Особое положение занимают в этом ряду стихотворения «Магдалина (I)» («Чуть ночь, мой демон тут как тут…») и «Магдалина (II)» («У людей пред праздником уборка…»). Магдалина, внезапно обретшая способность предсказывать «вещим ясновиденьем сивилл», оплакивает не только себя: «Когда твои стопы, Исус, / Оперши о свои колени, / Я, может, обнимать учусь / Креста четырехгранный брус / И, чувств лишаясь, к телу рвусь, / Тебя готовя к погребенью» [1, IV, 545]. 6-й стих только что приведенной нами заключительной строфы «Магдалины (I)» отсылает нас к 26-й главе Евангелия от Матфея, где говорится о пребывании Христа в доме Симона прокаженного: «Приступила к Нему женщина с алавастровым сосудом мира драгоценного и возливала Ему возлежащему на голову» (Мф., 26: 7); текстуально стих восходит к словам Христа, объясняющего ученикам ее поступок: «Возлив миро сие на тело Мое, она приготовила Меня к погребенью» (Мф., 26: 8—12). Интересны также пророчества героини в «Магдалине (II)»: «Завтра упадет завеса в храме, / Мы в кружок собьемся в стороне, / И земля качнется под ногами, / Может быть, из жалости ко мне» [1, IV, 546]. Несколько опережая евангельскую хронологию, Магдалина повествует о событиях, которые еще не произошли, но вот-вот неминуемо должны произойти, — о том, что вот-вот свершится на ее глазах. Ср.: «При кресте Иисуса стояли Матерь Его и сестра Матери Его Мария Клеопова, и Мария Магдалина» (Ин., 19: 25); после смерти же Иисуса «завеса в храме раздралась надвое; и земля потряслась; и камни расселись» (Мф., 27: 51). «Магдалина (II)» — рассказ-предсказание о последних часах и минутах жизни Христа, о крестных муках, о смерти и грядущем Воскресении. Оба фрагмента Евангелий, интертекстуально задействованных в стихотворении, входят в свод пятничных богослужебных чтений Страстной недели.
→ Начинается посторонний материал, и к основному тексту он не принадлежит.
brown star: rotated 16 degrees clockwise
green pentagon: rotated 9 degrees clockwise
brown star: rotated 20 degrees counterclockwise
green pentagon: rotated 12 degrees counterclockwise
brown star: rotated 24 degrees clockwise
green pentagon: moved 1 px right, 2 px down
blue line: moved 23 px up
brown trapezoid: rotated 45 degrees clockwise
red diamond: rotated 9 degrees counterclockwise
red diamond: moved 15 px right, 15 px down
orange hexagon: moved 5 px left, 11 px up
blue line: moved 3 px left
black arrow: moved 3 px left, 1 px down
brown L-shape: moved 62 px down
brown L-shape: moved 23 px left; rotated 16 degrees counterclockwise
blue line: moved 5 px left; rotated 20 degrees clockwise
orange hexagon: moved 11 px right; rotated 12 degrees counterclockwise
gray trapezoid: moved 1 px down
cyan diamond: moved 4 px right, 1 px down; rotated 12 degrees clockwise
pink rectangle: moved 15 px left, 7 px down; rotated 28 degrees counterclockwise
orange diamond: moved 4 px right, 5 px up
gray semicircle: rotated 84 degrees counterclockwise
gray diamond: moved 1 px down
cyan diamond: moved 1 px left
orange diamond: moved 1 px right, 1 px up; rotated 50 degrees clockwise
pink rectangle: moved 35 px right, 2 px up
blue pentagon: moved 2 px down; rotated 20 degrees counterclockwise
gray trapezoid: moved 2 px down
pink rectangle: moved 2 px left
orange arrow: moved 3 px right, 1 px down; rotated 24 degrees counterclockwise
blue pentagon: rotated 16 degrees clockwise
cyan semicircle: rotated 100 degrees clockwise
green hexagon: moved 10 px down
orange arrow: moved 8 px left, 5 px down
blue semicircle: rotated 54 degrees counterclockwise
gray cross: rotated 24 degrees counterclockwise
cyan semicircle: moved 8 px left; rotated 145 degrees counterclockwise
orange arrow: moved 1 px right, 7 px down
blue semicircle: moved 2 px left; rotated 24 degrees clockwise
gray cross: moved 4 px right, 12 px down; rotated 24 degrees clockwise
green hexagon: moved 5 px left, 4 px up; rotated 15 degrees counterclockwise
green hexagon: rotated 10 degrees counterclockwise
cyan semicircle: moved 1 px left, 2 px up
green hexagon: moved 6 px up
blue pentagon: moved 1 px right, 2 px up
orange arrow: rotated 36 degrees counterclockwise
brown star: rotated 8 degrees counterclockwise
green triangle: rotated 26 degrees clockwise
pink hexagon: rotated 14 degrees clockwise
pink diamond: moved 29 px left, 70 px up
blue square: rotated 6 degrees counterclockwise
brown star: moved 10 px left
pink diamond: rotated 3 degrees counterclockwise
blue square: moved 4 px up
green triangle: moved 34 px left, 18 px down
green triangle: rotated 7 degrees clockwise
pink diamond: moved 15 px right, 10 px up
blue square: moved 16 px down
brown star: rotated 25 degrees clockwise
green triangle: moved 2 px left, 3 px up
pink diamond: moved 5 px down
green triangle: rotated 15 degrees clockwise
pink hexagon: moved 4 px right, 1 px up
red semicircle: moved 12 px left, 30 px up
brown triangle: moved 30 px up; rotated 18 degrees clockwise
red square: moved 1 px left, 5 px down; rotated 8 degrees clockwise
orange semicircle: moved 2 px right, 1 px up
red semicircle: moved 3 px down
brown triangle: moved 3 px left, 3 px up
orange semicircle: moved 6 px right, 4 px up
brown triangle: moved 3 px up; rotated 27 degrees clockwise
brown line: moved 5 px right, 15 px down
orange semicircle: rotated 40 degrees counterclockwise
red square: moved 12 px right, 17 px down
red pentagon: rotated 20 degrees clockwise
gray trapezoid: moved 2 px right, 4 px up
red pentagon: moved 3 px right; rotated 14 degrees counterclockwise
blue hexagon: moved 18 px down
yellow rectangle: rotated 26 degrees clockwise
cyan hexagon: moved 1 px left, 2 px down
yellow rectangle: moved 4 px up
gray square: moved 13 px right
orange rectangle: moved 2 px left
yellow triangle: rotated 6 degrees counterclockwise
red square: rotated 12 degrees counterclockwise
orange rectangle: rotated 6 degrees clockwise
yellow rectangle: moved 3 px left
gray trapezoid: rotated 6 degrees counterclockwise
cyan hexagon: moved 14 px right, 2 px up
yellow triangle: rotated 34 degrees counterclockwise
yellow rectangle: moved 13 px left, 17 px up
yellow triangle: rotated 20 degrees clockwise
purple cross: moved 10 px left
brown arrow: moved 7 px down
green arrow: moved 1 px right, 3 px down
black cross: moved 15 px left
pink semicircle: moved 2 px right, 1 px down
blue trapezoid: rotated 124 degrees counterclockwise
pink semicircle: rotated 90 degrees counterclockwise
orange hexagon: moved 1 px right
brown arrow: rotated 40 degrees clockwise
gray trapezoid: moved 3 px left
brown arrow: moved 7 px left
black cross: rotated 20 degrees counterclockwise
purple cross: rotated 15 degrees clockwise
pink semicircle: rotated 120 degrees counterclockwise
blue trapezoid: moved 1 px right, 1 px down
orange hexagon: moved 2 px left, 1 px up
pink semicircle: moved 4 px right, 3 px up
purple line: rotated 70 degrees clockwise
Таким образом, в темпоральной динамике «Стихотворений Юрия Живаго» можно выделить два основных вектора: экзистенциально-бытовой и евангельский (метаисторический). Процессуально репрезентированная экзистенциальность объединяет здесь историческое время, отраженное преимущественно в прозаических частях романа, и метаисторию, т. е. Вечность, где происходит действие завершающих цикл стихотворений о Христе. Поэзия (=бытие) словно бы «вырастает» из прозы (=быта); именно по такому принципу — внешнее (антагонизм) и глубинное (органическая взаимосвязь и взаимообусловленность) — соотносятся в романе Пастернака «поэтическое», внутрицикловое, и «прозаическое» время.
Литература
1. Пастернак Б. Л. Полн. собр. соч.: В 11 т. М., 2003—2005. [Все ссылки на это издание даются в скобках с указанием тома (римская цифра) и страницы.]